* [Goal]: Show every line of the records that contains the word "parallelogram".

* [Material]:

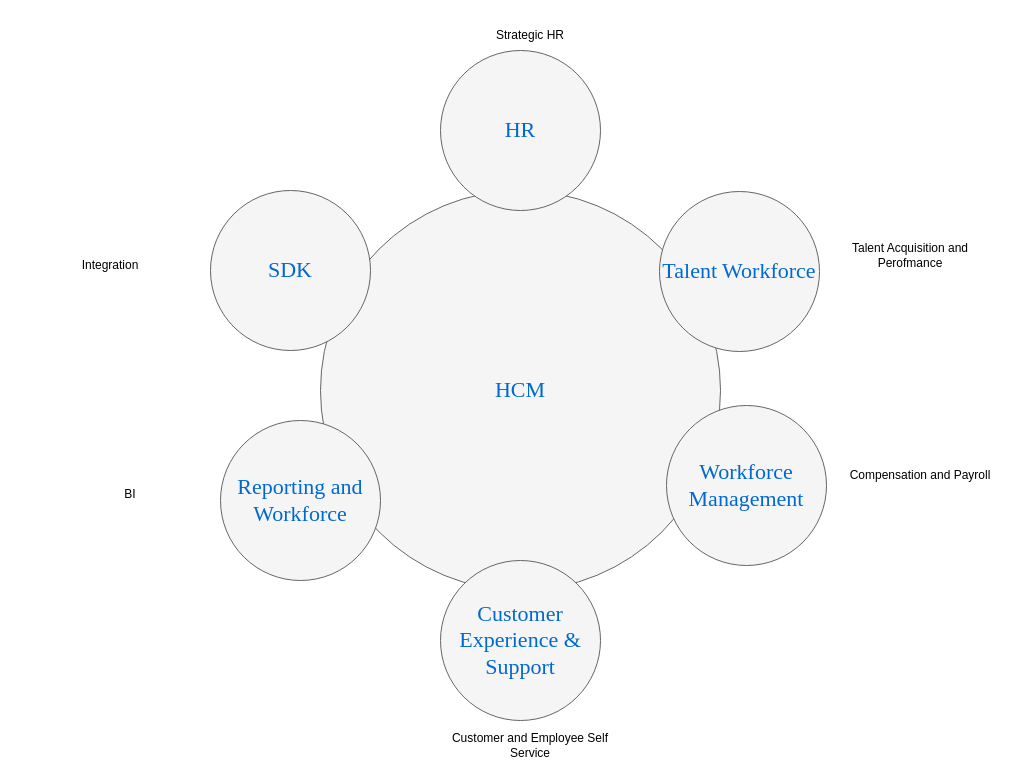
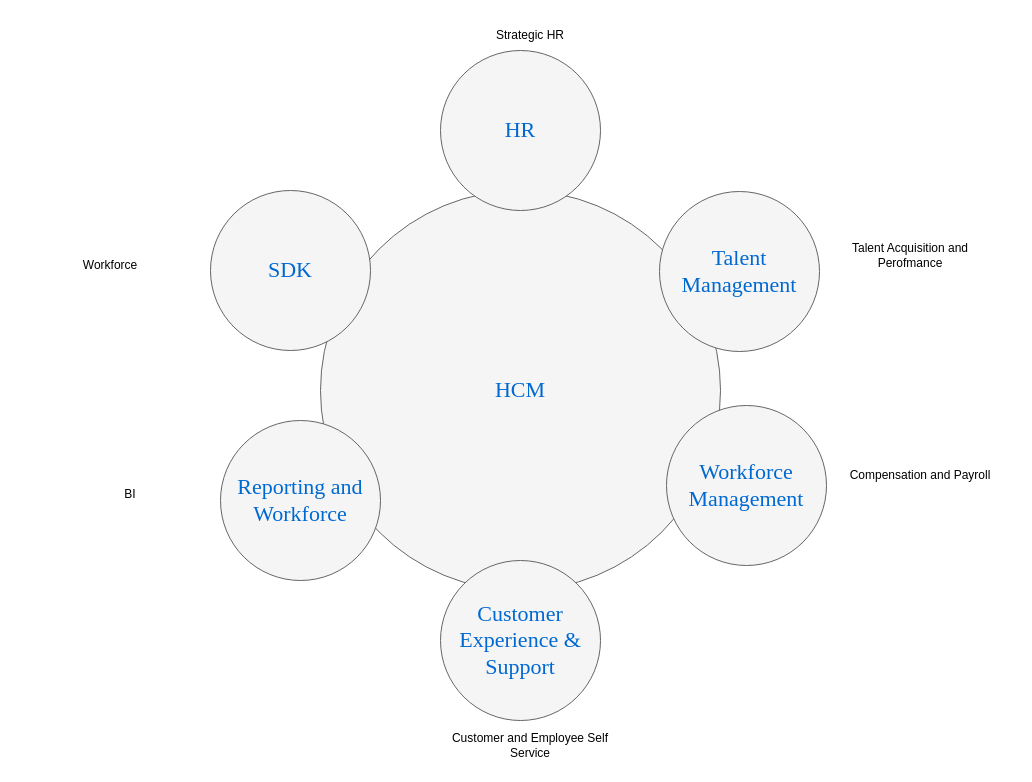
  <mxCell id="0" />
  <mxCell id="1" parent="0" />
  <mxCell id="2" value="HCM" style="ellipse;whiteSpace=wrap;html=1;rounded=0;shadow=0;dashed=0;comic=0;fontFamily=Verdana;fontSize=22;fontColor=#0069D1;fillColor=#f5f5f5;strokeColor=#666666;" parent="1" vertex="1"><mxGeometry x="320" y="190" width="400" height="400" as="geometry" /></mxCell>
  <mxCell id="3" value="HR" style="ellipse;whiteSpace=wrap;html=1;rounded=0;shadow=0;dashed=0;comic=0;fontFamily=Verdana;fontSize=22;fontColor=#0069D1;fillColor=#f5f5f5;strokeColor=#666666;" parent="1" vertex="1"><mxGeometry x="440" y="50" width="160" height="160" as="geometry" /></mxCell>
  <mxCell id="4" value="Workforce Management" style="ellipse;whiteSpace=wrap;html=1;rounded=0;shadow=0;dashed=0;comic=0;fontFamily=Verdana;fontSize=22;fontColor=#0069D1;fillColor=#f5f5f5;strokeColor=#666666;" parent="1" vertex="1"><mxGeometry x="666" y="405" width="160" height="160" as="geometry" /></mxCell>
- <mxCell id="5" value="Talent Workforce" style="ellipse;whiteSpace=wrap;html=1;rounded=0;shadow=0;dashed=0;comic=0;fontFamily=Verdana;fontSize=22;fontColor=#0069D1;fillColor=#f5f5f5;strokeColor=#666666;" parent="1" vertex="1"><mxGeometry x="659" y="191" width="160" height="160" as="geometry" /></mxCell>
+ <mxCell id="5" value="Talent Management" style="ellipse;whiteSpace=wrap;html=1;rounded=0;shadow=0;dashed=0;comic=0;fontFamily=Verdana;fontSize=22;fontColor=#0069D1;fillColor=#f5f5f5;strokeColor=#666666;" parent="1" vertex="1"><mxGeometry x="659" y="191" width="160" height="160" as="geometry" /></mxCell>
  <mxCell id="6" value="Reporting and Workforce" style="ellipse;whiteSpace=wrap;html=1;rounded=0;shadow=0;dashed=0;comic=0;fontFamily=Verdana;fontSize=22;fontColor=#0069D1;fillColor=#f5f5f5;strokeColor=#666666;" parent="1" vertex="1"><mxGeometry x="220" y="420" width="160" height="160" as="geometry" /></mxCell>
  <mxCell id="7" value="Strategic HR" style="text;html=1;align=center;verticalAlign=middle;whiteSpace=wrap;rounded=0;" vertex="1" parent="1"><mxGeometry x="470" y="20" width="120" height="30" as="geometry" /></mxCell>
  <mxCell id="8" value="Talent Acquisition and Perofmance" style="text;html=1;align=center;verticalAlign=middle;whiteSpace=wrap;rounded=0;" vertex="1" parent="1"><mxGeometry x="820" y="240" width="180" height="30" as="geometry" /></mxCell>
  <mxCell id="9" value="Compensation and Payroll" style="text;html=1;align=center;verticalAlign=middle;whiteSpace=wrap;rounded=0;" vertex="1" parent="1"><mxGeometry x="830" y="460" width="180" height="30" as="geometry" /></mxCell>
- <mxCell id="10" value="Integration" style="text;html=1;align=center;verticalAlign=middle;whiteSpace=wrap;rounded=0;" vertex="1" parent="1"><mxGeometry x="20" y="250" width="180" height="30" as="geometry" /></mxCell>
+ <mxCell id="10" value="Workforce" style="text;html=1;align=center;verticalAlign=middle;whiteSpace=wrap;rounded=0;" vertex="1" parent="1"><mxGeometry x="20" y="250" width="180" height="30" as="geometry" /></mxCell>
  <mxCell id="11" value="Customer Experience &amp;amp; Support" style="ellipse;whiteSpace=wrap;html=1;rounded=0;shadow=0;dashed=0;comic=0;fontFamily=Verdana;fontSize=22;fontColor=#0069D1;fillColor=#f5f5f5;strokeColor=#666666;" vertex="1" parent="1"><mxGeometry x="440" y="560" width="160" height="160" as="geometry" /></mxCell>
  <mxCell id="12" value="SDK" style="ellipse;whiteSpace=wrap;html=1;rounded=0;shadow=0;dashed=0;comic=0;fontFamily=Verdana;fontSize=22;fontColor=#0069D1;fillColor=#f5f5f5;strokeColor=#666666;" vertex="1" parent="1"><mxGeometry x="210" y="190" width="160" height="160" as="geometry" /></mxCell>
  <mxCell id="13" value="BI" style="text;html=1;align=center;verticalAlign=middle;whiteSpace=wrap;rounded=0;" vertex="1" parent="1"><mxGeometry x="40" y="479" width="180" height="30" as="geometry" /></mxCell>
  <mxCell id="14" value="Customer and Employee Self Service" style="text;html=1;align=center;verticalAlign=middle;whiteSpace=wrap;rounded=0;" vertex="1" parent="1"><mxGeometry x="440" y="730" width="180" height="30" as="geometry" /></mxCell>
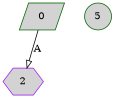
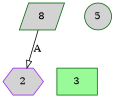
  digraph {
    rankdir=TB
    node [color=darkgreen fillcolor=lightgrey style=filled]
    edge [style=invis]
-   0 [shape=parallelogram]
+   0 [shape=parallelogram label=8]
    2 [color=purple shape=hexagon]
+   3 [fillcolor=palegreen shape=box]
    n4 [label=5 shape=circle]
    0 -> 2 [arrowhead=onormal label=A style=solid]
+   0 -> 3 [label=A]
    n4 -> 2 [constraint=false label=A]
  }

* [The output]:
-   0 [shape=parallelogram]
+   0 [shape=parallelogram label=8]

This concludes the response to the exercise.